3.      Bank syariah dalam melakukan transaksi murabahah, menjual barang yang tidak atau belum dimilikinya , dimana pihak bank syariah dan nasabah berjanji untuk melakukan transaksi murabahah.
Atas dasar perbedaan ulama di atas, Muhammad Taqi Usmani mengakui bahwa pada mulanya murabahah bukan merupakan bentuk pembiayaan melainkan hanya alat untuk menghindari “bunga bank” dan juga bukan merupakan instrumen ideal untuk mengembangkan tujuan riil ekonomi Islam. Instrumen murabahah hanya digunakan sebagai langkah transisi yang diambil dalam proses islamisasi ekonomi. Sedangkan untuk menghindari praktik murabahah yang akan terjebak pada praktik hilah, bai’‘inah, dan bai’ al-ma’dum maka para ulama kontemporer mensyaratkan dalam praktik jual beli murabahah di lembaga keuangan syariah sebagai berikut:
1.      Jual beli murabahah bukan pinjaman yang diberikan dengan bunga, tetapi merupakan jual beli komoditas dengan harga tangguh termasuk margin keuntungan di atas biaya  perolehan yang disetujui bersama.

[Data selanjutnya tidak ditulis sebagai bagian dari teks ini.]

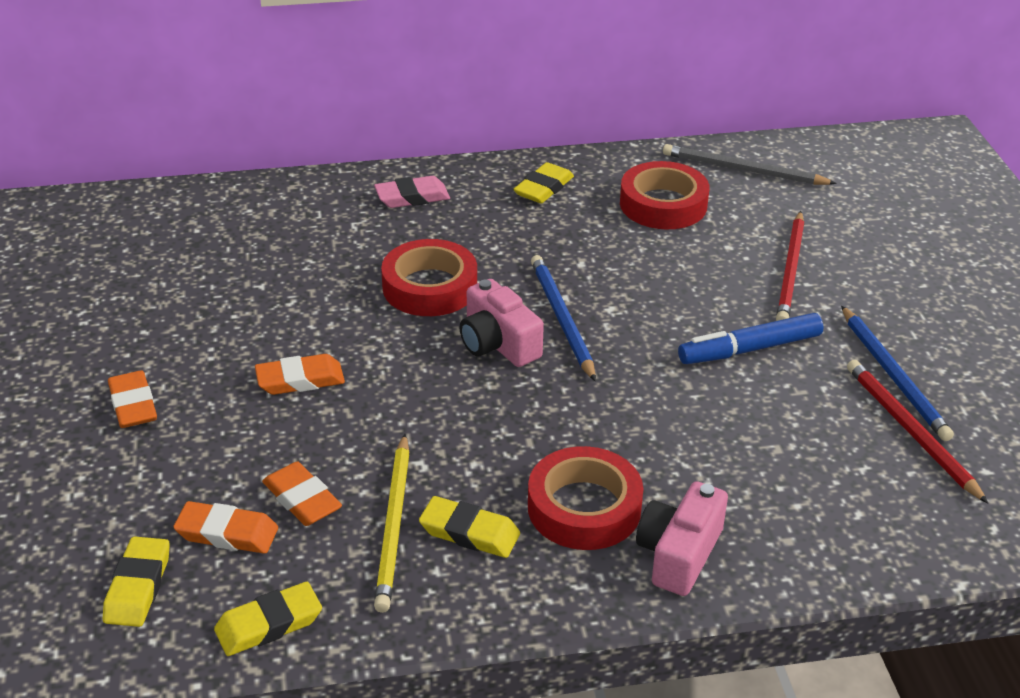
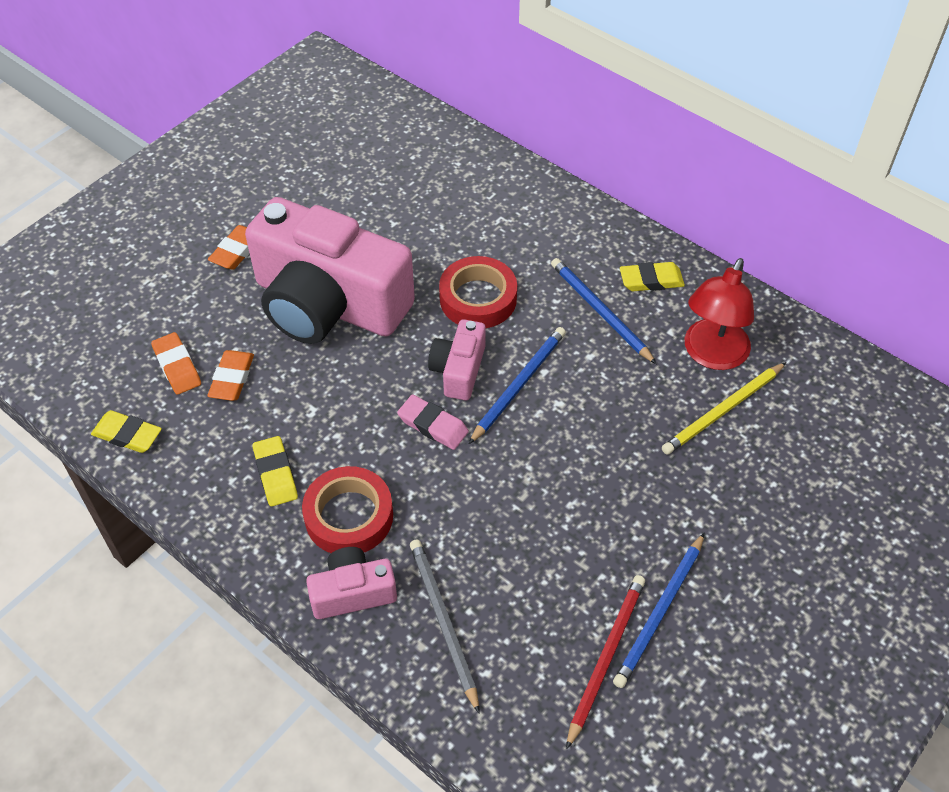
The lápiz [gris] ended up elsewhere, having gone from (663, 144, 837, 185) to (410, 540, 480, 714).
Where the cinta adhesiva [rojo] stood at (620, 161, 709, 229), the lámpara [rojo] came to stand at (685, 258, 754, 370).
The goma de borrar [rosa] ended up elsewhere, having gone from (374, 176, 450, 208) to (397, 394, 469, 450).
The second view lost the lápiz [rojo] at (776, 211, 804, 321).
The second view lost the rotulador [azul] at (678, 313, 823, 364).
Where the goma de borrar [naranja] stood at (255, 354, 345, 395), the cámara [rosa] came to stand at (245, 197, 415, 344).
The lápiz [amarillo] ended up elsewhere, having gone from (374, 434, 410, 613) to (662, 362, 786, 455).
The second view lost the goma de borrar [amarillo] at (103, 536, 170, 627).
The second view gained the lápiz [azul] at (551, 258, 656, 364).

2.      Pemberi pembiayaan dalam hal ini  bank atau lembaga keuangan syariah lainnya, harus telah membeli komoditas/barang dan menyimpan dalam kekuasaannya, atau membeli melalui orang ketiga sebagai agennya sebelum dijual kepada nasabahnya.

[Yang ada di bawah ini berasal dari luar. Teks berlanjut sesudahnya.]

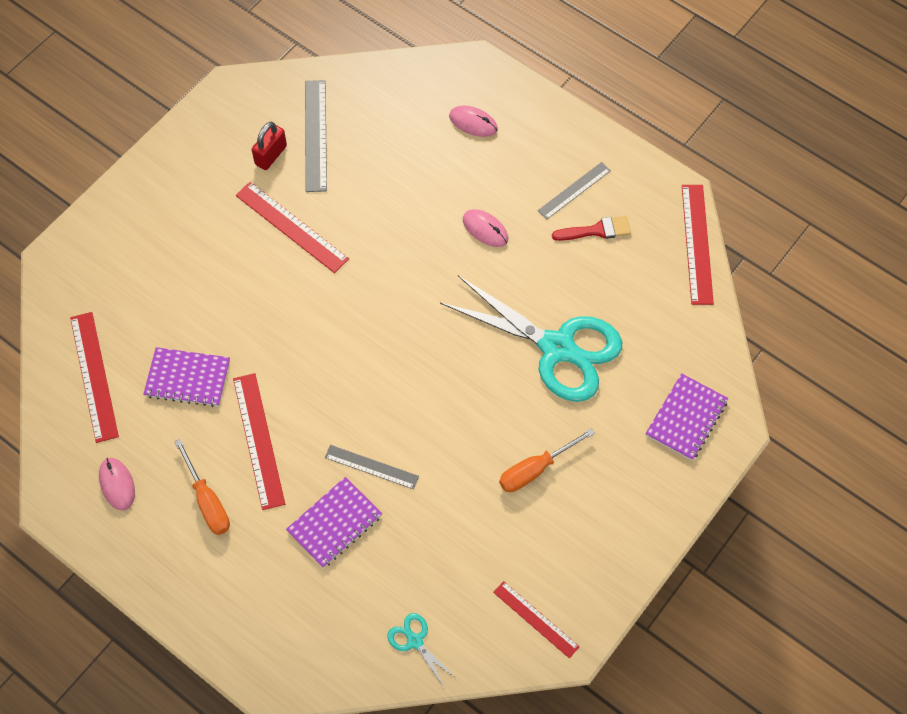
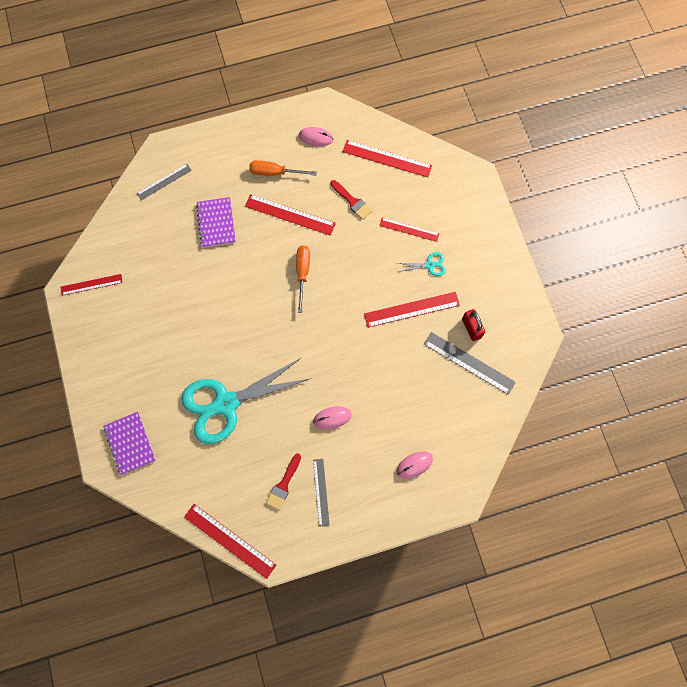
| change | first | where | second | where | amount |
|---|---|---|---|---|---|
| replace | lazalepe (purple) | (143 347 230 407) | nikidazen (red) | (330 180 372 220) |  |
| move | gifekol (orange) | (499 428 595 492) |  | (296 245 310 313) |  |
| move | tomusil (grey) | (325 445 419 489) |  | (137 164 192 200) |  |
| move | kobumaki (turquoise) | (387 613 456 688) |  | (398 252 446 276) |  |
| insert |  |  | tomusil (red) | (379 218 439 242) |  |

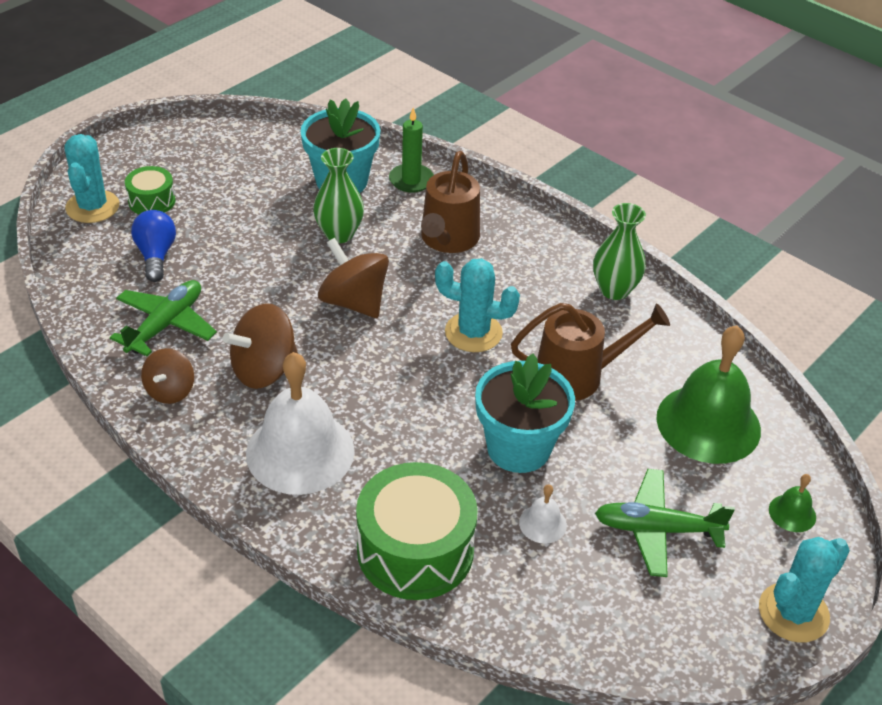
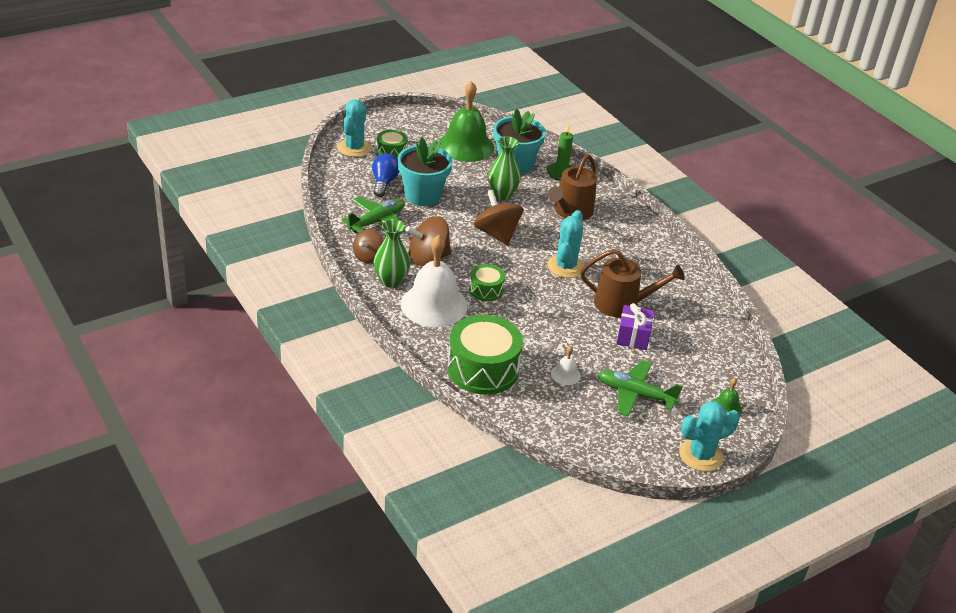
| change | first | where | second | where | amount |
|---|---|---|---|---|---|
| move |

3.      Pembelian komoditas tidak boleh dari nasabah sendiri (komoditas milik nasabah) dengan perjanjian buy back (pembelian kembali) karena model perjanjian seperti ini masuk kategori bai ‘ inah yang diharamkan oleh sebagian besar ulama.
Sejalan dengan syarat-syarat di atas, maka praktik murabahah li al-amir bi al-Syira’ di lembaga Keuangan Syariah (LKS) ditempuh dengan prosedur sebagai berikut:
  • Nasabah dan LKS menandatangani perjanjian umum ketika LKS berjanji untuk menjual dan nasabah berjanji untuk membeli komoditas atau barang tertentu pada tingkat margin tertentu yang ditambahkan dari biaya perolehan barang;
  • LKS selanjutnya bisa menunjuk nasabah sebagai agennya untuk membeli komoditas yang diperlukan nasabah atas nama LKS, dan perjanjian keagenan dengan akad wakalah ditandatangani oleh kedua belah pihak;
  • Nasabah membelikan komoditas atas nama LKS dan mengambil alih penguasaan  barang sebagai agen LKS, pada tahap ini resiko komoditas masih ada pada LKS;
  • Nasabah menginformasikan kepada LKS bahwa ia telah membeli komoditas/atau  barang atas nama LKS, dan pada saat yang sama menyampaikan penawaran untuk membeli barang tersebut dari LKS
  • LKS menerima penawaran tersebut dan proses jual beli berlangsung dengan  pembayaran secara cicilan/tangguh sesuai kesepakatan. Jika proses jual beli telah  berlangsung maka kepemilikan dan resiko komoditas/barang telah beralih ke tangan nasabah.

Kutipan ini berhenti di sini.